Editor Liz and Agent Barry send along two more reviews of The Brooklyn Nine, which may be taking the "Alan's Most Reviewed Book" prize away from Samurai Shortstop. The first is from BCCB, the Bulletin of the Center of Children's Books, which both uses the word "bijou" in a non-theatrical way, and suggests B9 could be used over the course of a year of American history study:

From the nineteenth through the twenty-first centuries, baseball has run in the veins of Schneiders, and the nine short stories that constitute this latest baseball outing from Gratz (author of Samurai Shortstop, BCCB 7/06) cunningly illuminate the confluence of baseball and family history as it plays out across nine generations. First-generation German Jewish immigrant Felix is injured while fighting a Manhattan fire, and he never gets a chance to play the game, but his hand-sewn baseball and devotion to the game will pass to his heirs. Son Louis will save the life of a Confederate soldier who loves baseball as much as he does. As the Schneiders Anglicanize their name to Snider, and the female line takes on the surname Flint, the family comes in contact with baseball heroes and has-beens, participates in the All-American Girls Baseball League and the Little League, and cheers for the Dodgers (and, ahem, even the Yankees). Just when it seems like the current generation is too self-absorbed to care, the family is drawn back to the game through baseball memorabilia, some of which readers will suspect have passed through ancestral hands before hitting the auction market. While change and continuity is the pervasive theme, Gratz has crafted each generational snapshot to capture a pivotal moment that can be appreciated as a bijou of historical fiction. Nine innings to the game—nine months to the school year? Surely some imaginative history teachers will mull the possibilities of an ongoing read aloud.
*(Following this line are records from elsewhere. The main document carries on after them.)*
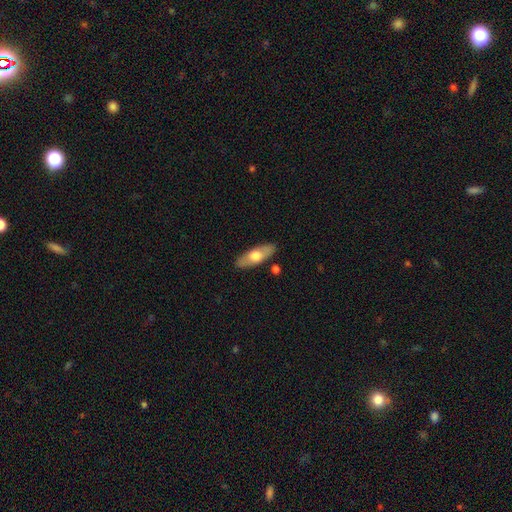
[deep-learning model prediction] This is possibly a smooth galaxy (59%). How rounded: likely in between (66%). Merging: clearly none (85%).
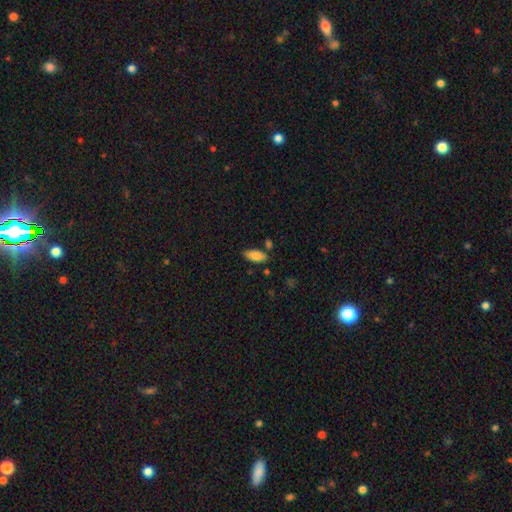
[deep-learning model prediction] Smooth or featured?
  - smooth: 82% *
  - featured or disk: 11%
  - star or artifact: 7%
How rounded?
  - in between: 89% *
  - cigar-shaped: 9%
  - round: 2%
Merging?
  - none: 78% *
  - minor disturbance: 13%
  - merger: 6%
  - major disturbance: 3%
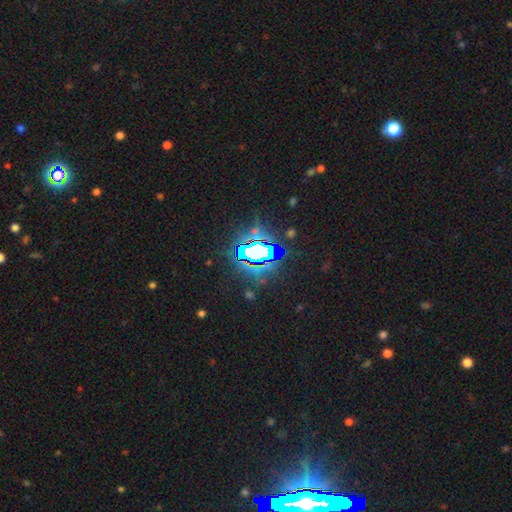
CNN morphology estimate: This appears to be a star or artifact, not a galaxy (69%).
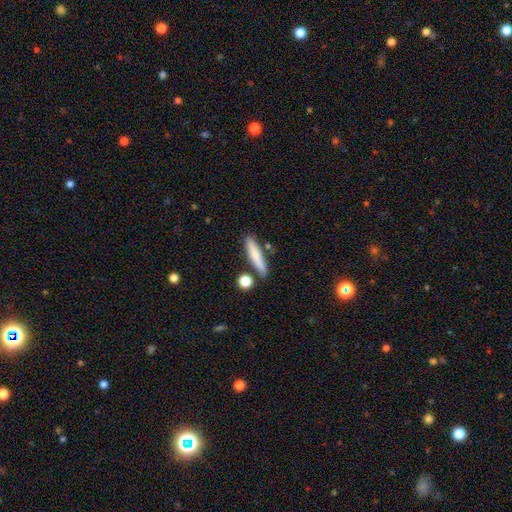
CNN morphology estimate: Smooth or featured: smooth — 78% (featured or disk — 16%)
How rounded: cigar-shaped — 84% (in between — 13%)
Merging: none — 78% (minor disturbance — 12%)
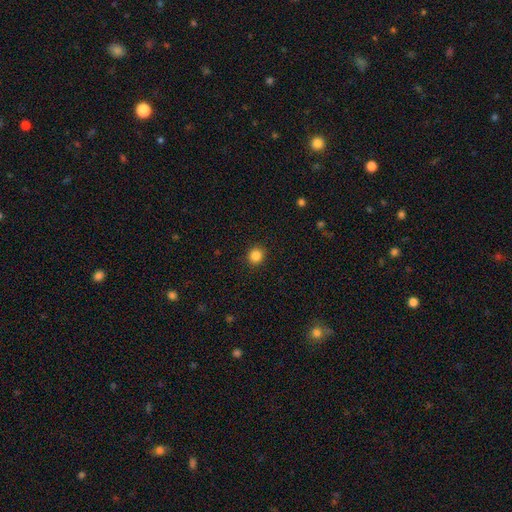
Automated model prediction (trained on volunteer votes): Morphology: type=smooth (86%); roundness=round (89%); merging=none (92%).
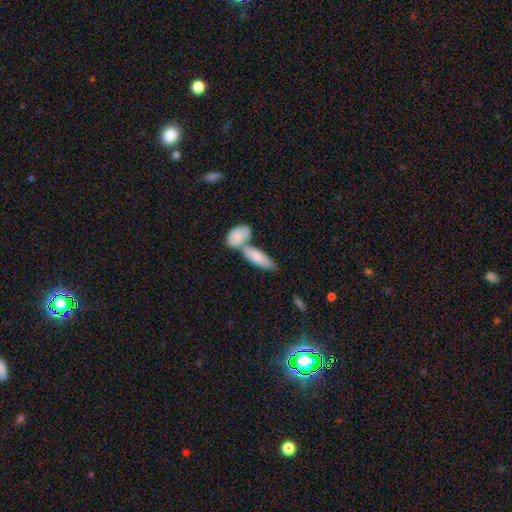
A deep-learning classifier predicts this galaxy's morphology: type=smooth (68%); roundness=in between (68%); merging=merger (49%).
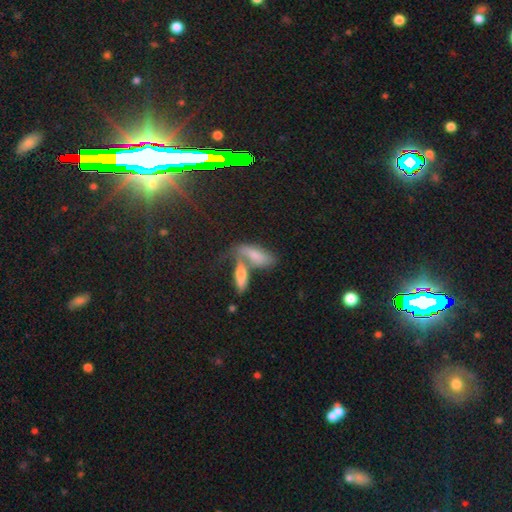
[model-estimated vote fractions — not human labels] A smooth galaxy with no disk features (68%) that is in between round and cigar-shaped (67%). Merging: merger (51%).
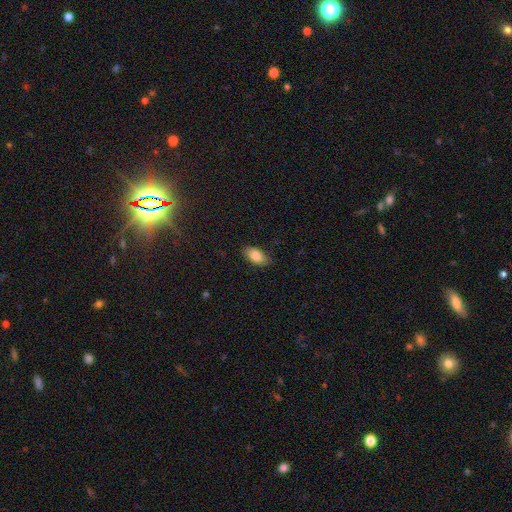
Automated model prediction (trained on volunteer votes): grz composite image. It shows a smooth galaxy with no disk features (86%) that is in between round and cigar-shaped (92%). Merging: none (80%).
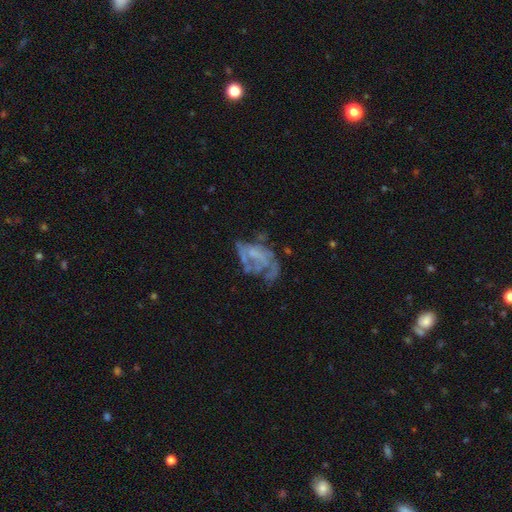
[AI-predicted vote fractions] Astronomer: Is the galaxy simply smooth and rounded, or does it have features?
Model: featured or disk — 70%.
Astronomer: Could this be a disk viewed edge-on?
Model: no — 97%.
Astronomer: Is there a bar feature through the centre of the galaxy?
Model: no — 71%.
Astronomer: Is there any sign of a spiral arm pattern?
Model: no — 50%, tied with yes at 50%.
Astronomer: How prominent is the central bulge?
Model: none — 66%.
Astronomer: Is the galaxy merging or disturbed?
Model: major disturbance — 40% (runner-up: none, 33%).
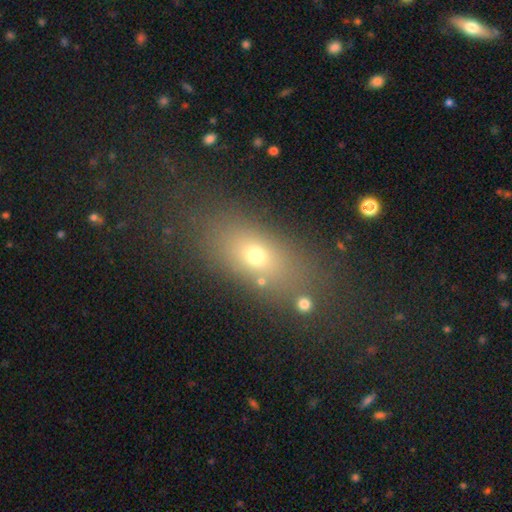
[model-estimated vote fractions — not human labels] The model was most divided on "smooth or featured": smooth: 64%, star or artifact: 19%, featured or disk: 17%. More confident: merging — none (75%); how rounded — in between (69%).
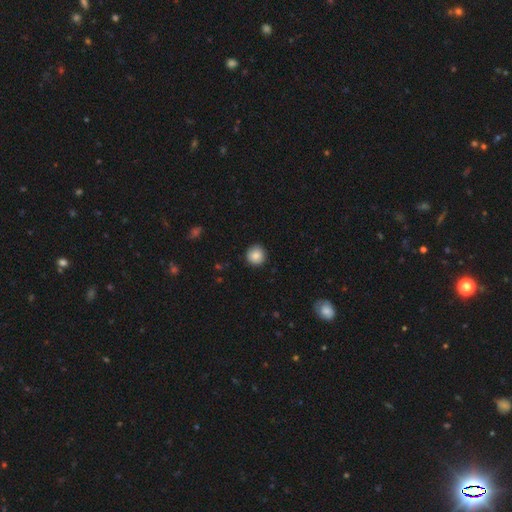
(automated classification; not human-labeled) This appears to be a smooth galaxy with no disk features (85%) that is round (94%). Merging: none (90%).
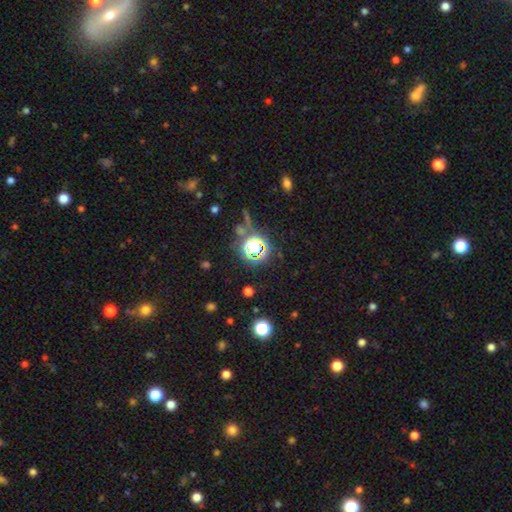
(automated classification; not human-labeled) Smooth or featured?
  - star or artifact: 72% *
  - smooth: 19%
  - featured or disk: 9%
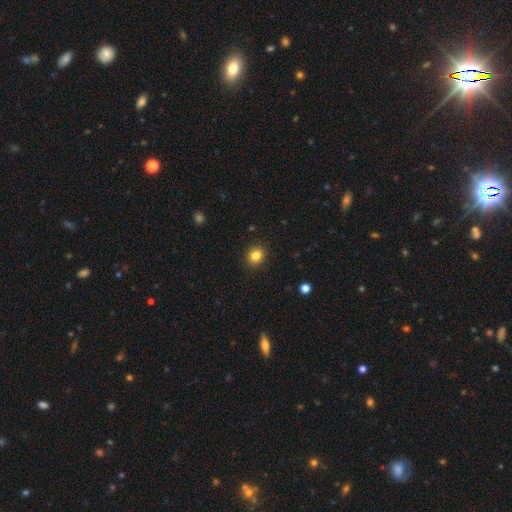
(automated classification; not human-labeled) Morphology: type=smooth (84%); roundness=round (75%); merging=none (91%).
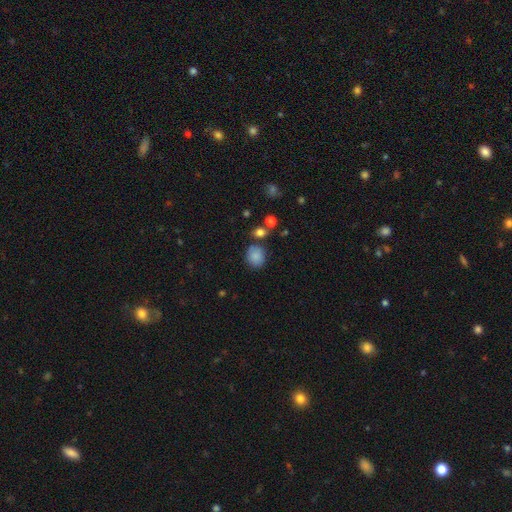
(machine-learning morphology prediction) The model was most divided on "how rounded": round: 68%, in between: 31%, cigar-shaped: 1%. More confident: smooth or featured — smooth (85%); merging — none (72%).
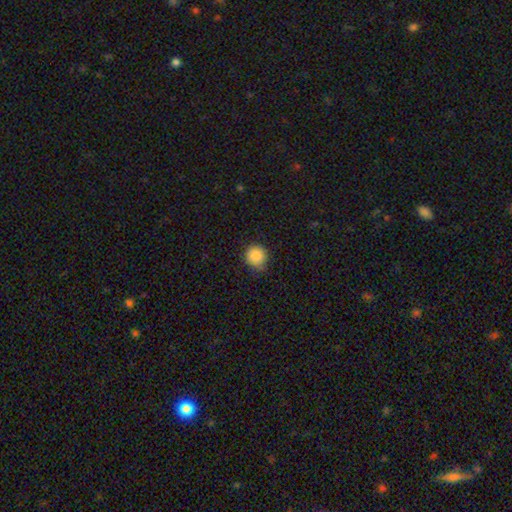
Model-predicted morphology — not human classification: smooth-or-featured: smooth: 87% | star or artifact: 9% | featured or disk: 4%
  how-rounded: round: 90% | in between: 9% | cigar-shaped: 1%
  merging: none: 78% | minor disturbance: 18% | major disturbance: 3% | merger: 1%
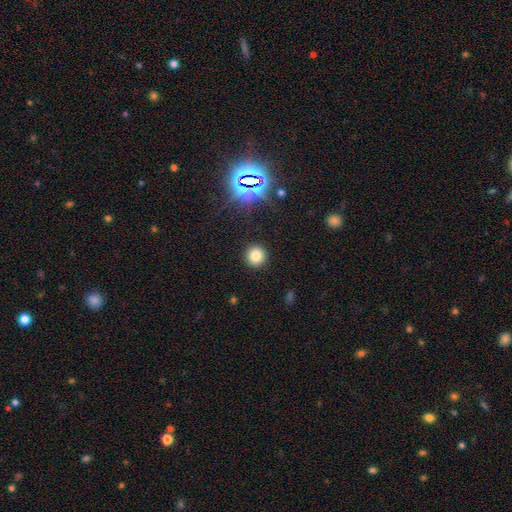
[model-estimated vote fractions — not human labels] Smooth or featured? smooth (78%)
How rounded? round (93%)
Merging? none (91%)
Editor Liz also included this helpful definition of "bijou," from Merriam Webster:

  1. a small, dainty usually ornamented piece of delicate workmanship
  2. something delicate, elegant, or highly prized
Sweet! Agent Barry caught this review of The Brooklyn Nine in Publisher's Weekly, marking my first appearance in that magazine:

The love of baseball links nine generations of the Schneider/Snider/Flint family in this story collection that tracks the national pastime from the 1840s to the present day. It's an ambitious work of research, weaving authentic details about the evolution of the sport into stories about nine fictional young people with baseball in their DNA. Louis Schneider carries his father's treasured souvenir baseball into battle during the Civil War (Abner Doubleday makes a cameo), trading it for an original Louisville Slugger from a wounded rebel. The bat then plays a role in his son's misplaced worship of a fading legend. Another descendant has his illusions shattered when the hometown team is unmasked as racist. Girls are represented, too: one leaves Brooklyn to play for the Grand Rapids Chicks during World War II. These are not sports stories so much as historical fiction built around a theme, and though billed as a “novel in nine innings,” there's no real narrative tension pulling the reader forward. But baseball fans will find satisfying glimpses of the game as it has been played in its various incarnations.

Thanks to both reviewers! May all your fly balls fall for base hits...

0 comments:

Post a Comment

Hello! Thanks for dropping by our blog. Feel free to agree or disagree with us, or just chime in with moral support. We leave most everything, but we of course reserve the right to delete anything that's needlessly nasty, profane, or spam. Now, if you'll just insert your two cents into the slot below...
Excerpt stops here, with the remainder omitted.